▽

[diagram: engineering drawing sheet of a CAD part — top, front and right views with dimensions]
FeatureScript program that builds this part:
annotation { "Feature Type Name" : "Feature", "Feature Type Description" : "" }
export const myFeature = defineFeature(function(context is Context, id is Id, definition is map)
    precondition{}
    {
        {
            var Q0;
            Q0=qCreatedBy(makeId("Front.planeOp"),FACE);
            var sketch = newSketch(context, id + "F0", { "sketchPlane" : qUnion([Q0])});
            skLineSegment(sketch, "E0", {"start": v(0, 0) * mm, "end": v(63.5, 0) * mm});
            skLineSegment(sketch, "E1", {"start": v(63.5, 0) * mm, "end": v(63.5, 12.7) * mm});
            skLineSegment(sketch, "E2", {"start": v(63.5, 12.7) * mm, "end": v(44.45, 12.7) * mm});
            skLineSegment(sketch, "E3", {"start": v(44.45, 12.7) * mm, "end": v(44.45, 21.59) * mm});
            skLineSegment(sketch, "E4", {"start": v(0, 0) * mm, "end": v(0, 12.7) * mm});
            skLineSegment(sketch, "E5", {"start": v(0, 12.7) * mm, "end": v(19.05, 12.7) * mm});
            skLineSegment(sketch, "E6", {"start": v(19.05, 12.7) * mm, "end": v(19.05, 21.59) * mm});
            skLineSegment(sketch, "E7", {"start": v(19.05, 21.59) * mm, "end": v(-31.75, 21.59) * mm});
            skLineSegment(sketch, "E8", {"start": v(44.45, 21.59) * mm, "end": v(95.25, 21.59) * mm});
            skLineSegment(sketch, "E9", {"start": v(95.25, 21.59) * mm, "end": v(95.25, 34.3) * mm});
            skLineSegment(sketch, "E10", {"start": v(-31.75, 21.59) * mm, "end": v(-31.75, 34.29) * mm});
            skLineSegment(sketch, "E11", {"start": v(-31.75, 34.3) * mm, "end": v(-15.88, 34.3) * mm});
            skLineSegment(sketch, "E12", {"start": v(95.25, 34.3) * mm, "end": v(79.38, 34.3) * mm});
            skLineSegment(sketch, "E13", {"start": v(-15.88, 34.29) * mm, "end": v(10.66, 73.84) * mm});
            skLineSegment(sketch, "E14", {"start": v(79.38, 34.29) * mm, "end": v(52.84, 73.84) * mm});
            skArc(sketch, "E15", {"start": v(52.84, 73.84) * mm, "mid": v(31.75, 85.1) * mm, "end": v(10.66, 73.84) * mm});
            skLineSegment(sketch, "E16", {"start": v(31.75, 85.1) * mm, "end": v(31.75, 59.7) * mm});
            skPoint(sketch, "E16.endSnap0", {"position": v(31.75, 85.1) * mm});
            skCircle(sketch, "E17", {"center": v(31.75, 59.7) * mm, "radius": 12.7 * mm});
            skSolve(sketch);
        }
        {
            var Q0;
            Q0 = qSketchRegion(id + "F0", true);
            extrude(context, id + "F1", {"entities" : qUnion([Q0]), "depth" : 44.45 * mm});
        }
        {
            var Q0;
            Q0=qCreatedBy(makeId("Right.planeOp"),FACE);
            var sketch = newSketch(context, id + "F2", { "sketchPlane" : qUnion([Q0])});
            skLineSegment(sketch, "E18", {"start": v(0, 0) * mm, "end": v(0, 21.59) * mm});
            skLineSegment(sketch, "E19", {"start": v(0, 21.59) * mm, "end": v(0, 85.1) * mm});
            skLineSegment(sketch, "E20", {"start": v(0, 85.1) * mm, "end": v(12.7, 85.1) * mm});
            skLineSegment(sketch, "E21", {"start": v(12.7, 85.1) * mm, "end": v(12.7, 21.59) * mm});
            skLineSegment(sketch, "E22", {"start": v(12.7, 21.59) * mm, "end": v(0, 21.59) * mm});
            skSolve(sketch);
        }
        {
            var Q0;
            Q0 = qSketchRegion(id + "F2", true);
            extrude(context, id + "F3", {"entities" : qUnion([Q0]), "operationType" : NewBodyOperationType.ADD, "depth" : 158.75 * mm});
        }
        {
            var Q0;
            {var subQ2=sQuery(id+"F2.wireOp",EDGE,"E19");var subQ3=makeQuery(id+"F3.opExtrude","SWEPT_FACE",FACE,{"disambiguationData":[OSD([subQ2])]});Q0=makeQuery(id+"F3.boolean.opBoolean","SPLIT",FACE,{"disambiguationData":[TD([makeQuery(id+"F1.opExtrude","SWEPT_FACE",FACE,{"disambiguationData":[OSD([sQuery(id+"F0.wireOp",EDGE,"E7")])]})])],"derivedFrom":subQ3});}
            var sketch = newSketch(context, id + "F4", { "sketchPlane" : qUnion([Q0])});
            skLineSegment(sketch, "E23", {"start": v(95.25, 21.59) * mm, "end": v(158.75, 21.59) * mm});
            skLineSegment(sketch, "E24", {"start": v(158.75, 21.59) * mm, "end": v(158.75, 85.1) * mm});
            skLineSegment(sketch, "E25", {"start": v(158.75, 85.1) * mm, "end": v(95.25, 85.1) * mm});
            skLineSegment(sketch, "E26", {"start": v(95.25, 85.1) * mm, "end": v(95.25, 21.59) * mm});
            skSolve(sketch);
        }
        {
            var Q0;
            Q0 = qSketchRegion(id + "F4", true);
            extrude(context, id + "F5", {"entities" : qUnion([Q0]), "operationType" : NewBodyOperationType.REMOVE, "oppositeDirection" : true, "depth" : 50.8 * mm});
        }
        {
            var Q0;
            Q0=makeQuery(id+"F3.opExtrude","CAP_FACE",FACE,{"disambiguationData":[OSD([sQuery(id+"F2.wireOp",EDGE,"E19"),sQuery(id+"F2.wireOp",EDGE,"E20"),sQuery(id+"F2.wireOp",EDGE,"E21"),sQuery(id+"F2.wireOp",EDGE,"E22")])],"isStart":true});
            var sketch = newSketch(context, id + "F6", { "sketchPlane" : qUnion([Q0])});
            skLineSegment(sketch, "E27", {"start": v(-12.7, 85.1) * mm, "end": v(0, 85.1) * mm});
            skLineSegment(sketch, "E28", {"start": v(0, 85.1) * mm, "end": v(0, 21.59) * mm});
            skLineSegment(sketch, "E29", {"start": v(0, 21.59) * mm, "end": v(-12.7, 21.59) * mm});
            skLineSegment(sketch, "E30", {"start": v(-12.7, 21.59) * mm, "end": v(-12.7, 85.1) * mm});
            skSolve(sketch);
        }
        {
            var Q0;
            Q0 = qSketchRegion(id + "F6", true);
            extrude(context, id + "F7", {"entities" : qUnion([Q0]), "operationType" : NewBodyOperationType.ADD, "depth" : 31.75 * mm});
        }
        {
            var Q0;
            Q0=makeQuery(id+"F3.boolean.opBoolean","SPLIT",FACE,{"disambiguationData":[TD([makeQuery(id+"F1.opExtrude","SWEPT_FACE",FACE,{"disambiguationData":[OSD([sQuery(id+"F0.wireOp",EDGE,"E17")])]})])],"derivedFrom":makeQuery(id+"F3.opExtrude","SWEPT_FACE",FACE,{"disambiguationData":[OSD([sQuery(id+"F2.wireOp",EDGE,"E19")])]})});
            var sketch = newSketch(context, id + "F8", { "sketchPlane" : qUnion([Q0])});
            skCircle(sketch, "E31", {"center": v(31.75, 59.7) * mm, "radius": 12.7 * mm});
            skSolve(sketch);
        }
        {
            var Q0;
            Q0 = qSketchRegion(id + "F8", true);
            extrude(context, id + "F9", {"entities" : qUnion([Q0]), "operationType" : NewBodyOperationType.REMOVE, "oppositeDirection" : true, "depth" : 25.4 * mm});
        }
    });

△

### [DIRECTIONS FOR THIS TASK]
Write out the items word for word, starting at the first line and ending at the line that contains "v(-31.75, 34.3) *", with both ends included.

### [EXPECTED ANSWER]
[diagram: engineering drawing sheet of a CAD part — top, front and right views with dimensions]
FeatureScript program that builds this part:
annotation { "Feature Type Name" : "Feature", "Feature Type Description" : "" }
export const myFeature = defineFeature(function(context is Context, id is Id, definition is map)
    precondition{}
    {
        {
            var Q0;
            Q0=qCreatedBy(makeId("Front.planeOp"),FACE);
            var sketch = newSketch(context, id + "F0", { "sketchPlane" : qUnion([Q0])});
            skLineSegment(sketch, "E0", {"start": v(0, 0) * mm, "end": v(63.5, 0) * mm});
            skLineSegment(sketch, "E1", {"start": v(63.5, 0) * mm, "end": v(63.5, 12.7) * mm});
            skLineSegment(sketch, "E2", {"start": v(63.5, 12.7) * mm, "end": v(44.45, 12.7) * mm});
            skLineSegment(sketch, "E3", {"start": v(44.45, 12.7) * mm, "end": v(44.45, 21.59) * mm});
            skLineSegment(sketch, "E4", {"start": v(0, 0) * mm, "end": v(0, 12.7) * mm});
            skLineSegment(sketch, "E5", {"start": v(0, 12.7) * mm, "end": v(19.05, 12.7) * mm});
            skLineSegment(sketch, "E6", {"start": v(19.05, 12.7) * mm, "end": v(19.05, 21.59) * mm});
            skLineSegment(sketch, "E7", {"start": v(19.05, 21.59) * mm, "end": v(-31.75, 21.59) * mm});
            skLineSegment(sketch, "E8", {"start": v(44.45, 21.59) * mm, "end": v(95.25, 21.59) * mm});
            skLineSegment(sketch, "E9", {"start": v(95.25, 21.59) * mm, "end": v(95.25, 34.3) * mm});
            skLineSegment(sketch, "E10", {"start": v(-31.75, 21.59) * mm, "end": v(-31.75, 34.29) * mm});
            skLineSegment(sketch, "E11", {"start": v(-31.75, 34.3) * mm, "end": v(-15.88, 34.3) * mm});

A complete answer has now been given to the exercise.